For the 24 hours to 23:00 GMT, the EUR slightly rose against the USD and closed at 1.1337 on Friday.
On the data front, the Euro-zone’s final consumer price inflation slowed for the third consecutive month to 1.4% on an annual basis in January, confirming the preliminary print and in line with market expectations. In the previous month, the CPI had recorded a revised rise of 1.5%.
Separately, in Germany, seasonally adjusted final gross domestic product (GDP) remained steady on a quarterly basis in the fourth quarter of 2018, at par with market expectations and confirming the preliminary print. In the prior quarter, GDP had registered a drop of 0.2%. Meanwhile, the nation’s Ifo business climate index slid to its lowest level since December 2014 to 98.5 in February, compared to a revised level of 99.3 in the prior month. Market participants had envisaged the index to ease to a level of 98.9. Moreover, the Ifo business expectations index unexpectedly declined to a level of 93.8 in February, defying market expectations for an unchanged reading. In the prior month, the index had registered a revised level of 94.3. Further, the Ifo current assessment index dropped to a level of 103.4 in February, more than market consensus for a decline to a level of 103.9. In the preceding month, the index had registered a revised reading of 104.5.

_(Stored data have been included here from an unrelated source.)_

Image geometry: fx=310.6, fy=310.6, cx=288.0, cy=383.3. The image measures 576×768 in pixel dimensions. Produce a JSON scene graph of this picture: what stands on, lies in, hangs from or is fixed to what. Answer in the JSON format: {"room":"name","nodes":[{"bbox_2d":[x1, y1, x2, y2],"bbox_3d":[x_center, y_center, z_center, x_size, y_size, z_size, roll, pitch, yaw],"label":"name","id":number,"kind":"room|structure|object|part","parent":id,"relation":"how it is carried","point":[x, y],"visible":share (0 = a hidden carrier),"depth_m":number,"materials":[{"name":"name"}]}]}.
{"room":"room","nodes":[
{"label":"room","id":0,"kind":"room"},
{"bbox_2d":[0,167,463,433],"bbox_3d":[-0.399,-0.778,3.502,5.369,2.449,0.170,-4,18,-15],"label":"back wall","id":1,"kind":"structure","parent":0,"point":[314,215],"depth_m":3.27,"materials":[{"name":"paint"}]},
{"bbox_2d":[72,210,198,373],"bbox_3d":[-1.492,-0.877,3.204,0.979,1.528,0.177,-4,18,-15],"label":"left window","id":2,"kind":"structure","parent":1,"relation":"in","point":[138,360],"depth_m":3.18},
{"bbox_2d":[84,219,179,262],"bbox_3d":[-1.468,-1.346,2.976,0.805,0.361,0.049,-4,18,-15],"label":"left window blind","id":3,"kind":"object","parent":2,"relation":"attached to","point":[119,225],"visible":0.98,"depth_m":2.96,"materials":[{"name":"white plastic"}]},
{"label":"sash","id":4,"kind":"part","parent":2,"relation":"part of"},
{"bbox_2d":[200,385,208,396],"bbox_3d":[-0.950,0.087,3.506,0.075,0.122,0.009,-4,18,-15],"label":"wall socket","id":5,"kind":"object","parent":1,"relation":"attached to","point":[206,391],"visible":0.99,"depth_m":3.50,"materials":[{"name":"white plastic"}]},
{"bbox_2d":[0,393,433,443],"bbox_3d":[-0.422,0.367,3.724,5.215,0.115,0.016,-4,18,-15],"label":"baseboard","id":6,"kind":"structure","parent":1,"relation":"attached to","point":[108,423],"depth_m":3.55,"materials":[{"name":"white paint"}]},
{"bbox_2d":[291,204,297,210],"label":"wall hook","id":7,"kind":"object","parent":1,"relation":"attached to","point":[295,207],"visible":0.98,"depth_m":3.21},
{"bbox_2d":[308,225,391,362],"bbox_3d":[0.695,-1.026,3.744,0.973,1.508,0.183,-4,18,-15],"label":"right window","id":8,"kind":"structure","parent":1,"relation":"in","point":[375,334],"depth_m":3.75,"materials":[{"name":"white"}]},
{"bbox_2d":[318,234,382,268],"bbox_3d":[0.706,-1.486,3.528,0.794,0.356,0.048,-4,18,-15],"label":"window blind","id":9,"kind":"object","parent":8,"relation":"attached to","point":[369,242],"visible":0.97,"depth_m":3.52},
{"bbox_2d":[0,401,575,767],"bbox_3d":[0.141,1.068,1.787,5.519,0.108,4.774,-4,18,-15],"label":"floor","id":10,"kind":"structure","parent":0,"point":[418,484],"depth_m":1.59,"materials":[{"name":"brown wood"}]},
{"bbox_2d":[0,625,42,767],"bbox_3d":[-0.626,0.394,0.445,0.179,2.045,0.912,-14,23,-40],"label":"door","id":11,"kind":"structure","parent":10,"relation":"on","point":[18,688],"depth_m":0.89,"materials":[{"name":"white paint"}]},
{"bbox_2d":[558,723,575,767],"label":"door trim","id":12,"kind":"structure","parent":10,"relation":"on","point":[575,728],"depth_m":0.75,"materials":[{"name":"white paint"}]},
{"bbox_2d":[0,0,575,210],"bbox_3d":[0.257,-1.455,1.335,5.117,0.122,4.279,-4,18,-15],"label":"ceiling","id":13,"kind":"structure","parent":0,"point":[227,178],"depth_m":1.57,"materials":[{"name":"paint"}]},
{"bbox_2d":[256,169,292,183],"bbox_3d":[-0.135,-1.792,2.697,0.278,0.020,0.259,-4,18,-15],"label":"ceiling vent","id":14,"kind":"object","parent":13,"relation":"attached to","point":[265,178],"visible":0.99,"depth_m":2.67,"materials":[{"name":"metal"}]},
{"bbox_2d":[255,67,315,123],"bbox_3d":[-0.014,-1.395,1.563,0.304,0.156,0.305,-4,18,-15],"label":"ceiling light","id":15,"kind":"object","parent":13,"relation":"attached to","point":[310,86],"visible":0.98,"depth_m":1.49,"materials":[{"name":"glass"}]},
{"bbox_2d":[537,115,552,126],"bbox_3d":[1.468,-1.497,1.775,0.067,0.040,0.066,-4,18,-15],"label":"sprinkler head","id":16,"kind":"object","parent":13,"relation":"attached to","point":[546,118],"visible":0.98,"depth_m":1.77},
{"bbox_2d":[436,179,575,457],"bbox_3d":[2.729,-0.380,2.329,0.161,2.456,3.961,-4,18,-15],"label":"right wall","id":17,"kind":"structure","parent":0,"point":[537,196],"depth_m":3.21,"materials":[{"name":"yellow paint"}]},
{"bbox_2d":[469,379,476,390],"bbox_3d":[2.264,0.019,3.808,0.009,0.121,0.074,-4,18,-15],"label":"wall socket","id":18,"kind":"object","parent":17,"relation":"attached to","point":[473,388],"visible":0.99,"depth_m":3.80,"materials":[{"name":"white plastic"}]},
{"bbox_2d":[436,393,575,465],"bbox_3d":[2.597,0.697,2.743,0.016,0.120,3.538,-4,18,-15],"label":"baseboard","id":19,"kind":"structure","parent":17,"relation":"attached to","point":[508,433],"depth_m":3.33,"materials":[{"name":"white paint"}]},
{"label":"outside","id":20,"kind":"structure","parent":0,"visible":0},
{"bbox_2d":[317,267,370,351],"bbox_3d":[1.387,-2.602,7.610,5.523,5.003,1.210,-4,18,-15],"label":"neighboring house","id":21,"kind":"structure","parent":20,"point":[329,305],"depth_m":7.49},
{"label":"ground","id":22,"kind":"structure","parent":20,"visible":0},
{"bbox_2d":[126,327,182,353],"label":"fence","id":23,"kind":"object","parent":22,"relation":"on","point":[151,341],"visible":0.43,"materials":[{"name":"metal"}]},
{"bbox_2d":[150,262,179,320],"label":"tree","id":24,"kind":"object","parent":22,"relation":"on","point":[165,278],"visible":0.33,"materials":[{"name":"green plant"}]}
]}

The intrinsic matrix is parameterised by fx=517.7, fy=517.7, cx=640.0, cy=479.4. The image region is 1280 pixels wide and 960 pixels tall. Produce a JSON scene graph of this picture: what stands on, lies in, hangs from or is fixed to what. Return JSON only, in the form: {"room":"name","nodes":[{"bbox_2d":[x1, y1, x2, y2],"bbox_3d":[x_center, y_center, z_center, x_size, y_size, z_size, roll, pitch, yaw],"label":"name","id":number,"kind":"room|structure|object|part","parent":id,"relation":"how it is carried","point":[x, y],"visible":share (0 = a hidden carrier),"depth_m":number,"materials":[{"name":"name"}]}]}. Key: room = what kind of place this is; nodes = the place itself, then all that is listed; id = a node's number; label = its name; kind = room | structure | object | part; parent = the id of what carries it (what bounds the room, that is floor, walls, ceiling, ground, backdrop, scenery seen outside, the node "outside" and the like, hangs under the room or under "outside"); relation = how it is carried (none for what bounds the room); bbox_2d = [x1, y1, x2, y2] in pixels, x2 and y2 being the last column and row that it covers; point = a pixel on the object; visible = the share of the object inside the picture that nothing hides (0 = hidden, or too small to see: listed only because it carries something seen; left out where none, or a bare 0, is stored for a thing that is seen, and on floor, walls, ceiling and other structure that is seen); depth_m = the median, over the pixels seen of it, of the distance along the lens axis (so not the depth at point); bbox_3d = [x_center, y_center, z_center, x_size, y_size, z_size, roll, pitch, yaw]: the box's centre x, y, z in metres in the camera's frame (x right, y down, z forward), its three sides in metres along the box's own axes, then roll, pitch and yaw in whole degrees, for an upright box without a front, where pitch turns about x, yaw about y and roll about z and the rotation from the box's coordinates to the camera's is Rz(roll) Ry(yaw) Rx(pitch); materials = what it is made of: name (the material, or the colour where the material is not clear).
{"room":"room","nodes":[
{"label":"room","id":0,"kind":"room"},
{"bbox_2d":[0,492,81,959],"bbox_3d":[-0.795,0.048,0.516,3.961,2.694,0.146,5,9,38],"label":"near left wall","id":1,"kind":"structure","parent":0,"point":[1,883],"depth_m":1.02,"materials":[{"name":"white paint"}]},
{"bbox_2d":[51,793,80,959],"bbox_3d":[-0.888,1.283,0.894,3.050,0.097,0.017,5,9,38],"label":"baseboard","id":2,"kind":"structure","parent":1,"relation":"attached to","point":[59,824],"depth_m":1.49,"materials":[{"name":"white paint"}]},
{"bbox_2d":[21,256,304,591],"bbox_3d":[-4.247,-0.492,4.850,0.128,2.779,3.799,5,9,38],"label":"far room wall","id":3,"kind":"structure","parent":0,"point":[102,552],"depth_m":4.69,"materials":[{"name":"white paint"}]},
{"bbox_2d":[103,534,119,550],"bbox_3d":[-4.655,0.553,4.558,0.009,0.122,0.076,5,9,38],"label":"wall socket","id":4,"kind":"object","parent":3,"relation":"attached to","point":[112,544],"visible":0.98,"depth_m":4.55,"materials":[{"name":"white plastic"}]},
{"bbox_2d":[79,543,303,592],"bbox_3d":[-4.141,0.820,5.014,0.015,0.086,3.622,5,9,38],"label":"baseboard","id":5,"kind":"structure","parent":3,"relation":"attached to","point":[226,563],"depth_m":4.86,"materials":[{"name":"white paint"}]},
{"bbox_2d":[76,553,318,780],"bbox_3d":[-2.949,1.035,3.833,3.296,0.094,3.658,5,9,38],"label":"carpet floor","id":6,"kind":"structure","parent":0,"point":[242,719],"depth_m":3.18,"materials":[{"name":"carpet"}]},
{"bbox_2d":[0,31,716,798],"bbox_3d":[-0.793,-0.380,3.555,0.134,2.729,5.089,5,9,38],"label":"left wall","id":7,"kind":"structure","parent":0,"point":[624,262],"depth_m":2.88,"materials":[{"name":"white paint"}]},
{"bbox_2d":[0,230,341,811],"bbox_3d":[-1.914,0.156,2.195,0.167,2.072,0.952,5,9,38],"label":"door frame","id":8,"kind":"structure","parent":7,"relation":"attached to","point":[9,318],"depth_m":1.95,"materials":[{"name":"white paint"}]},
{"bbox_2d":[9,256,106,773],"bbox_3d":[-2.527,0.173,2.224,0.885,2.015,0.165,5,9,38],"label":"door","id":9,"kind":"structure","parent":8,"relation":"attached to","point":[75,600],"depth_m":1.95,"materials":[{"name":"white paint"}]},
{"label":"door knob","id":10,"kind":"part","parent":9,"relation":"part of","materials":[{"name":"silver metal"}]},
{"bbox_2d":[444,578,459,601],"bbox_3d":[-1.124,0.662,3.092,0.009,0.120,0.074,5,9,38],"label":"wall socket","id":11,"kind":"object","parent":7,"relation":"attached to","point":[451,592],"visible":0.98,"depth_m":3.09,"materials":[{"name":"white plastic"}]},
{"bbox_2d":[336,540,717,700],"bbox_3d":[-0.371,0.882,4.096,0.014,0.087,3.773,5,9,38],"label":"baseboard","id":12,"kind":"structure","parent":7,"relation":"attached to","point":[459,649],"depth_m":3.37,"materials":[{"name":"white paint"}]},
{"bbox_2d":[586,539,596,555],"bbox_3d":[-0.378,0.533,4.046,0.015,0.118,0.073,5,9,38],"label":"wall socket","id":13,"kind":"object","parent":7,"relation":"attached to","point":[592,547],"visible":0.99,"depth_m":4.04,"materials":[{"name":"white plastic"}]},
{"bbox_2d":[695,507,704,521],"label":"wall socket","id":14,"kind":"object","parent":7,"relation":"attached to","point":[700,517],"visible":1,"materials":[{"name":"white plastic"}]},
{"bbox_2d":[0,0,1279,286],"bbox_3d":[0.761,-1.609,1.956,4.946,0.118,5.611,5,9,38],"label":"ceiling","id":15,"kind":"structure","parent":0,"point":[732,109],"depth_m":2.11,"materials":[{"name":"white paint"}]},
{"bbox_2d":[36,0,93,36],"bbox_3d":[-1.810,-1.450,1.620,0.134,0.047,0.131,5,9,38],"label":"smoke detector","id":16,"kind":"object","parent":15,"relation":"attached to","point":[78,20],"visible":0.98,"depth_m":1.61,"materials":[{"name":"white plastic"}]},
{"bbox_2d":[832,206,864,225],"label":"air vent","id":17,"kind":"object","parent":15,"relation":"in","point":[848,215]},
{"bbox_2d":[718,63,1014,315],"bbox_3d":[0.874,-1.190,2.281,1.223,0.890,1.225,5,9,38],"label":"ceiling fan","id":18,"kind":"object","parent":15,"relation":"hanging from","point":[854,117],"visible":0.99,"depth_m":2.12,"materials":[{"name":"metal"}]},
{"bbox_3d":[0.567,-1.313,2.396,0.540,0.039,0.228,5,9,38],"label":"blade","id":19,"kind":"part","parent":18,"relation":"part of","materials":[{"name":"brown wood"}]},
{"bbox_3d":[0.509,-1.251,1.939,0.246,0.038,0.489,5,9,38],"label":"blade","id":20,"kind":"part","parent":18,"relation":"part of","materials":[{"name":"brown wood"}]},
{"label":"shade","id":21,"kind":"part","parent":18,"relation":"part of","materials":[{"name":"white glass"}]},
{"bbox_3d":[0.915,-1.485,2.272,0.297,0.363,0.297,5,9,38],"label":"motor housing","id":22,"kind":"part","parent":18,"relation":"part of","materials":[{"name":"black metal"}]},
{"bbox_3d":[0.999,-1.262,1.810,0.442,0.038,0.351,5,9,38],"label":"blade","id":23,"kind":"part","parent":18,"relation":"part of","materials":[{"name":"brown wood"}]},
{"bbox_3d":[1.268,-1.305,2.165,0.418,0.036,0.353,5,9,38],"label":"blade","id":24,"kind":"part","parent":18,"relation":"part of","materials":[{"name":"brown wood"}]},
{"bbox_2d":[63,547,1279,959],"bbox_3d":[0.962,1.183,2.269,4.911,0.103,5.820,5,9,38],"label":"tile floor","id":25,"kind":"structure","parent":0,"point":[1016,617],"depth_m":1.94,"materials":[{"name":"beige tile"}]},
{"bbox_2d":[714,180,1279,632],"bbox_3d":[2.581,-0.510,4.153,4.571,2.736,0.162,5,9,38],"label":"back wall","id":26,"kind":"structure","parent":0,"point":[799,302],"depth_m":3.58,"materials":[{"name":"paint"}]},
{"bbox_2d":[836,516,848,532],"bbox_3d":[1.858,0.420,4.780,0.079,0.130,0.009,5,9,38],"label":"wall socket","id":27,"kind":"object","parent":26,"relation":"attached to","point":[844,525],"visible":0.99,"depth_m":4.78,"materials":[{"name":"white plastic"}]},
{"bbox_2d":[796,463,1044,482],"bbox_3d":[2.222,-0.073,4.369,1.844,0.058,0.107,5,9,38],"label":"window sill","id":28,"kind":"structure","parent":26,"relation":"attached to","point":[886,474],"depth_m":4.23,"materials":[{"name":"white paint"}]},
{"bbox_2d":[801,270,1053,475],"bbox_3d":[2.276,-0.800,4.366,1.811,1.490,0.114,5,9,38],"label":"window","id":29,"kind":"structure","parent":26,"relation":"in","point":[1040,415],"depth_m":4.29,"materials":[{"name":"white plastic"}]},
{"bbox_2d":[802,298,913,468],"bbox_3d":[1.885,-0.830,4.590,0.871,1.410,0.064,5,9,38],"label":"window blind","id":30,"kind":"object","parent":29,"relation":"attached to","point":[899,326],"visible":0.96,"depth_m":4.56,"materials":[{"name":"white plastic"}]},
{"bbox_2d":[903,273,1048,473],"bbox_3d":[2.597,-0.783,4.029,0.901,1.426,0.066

In the Asian session, at GMT0400, the pair is trading at 1.1342, with the EUR trading a tad higher against the USD from Friday’s close.
The pair is expected to find support at 1.1320, and a fall through could take it to the next support level of 1.1298. The pair is expected to find its first resistance at 1.1360, and a rise through could take it to the next resistance level of 1.1378.
Amid lack of macroeconomic releases in the Euro-zone’s today, traders would focus on the US Chicago Fed national activity index for January and the Dallas Fed manufacturing activity for February, scheduled to release later in the day.
The currency pair is showing convergence with its 20 Hr and 50 Hr moving averages.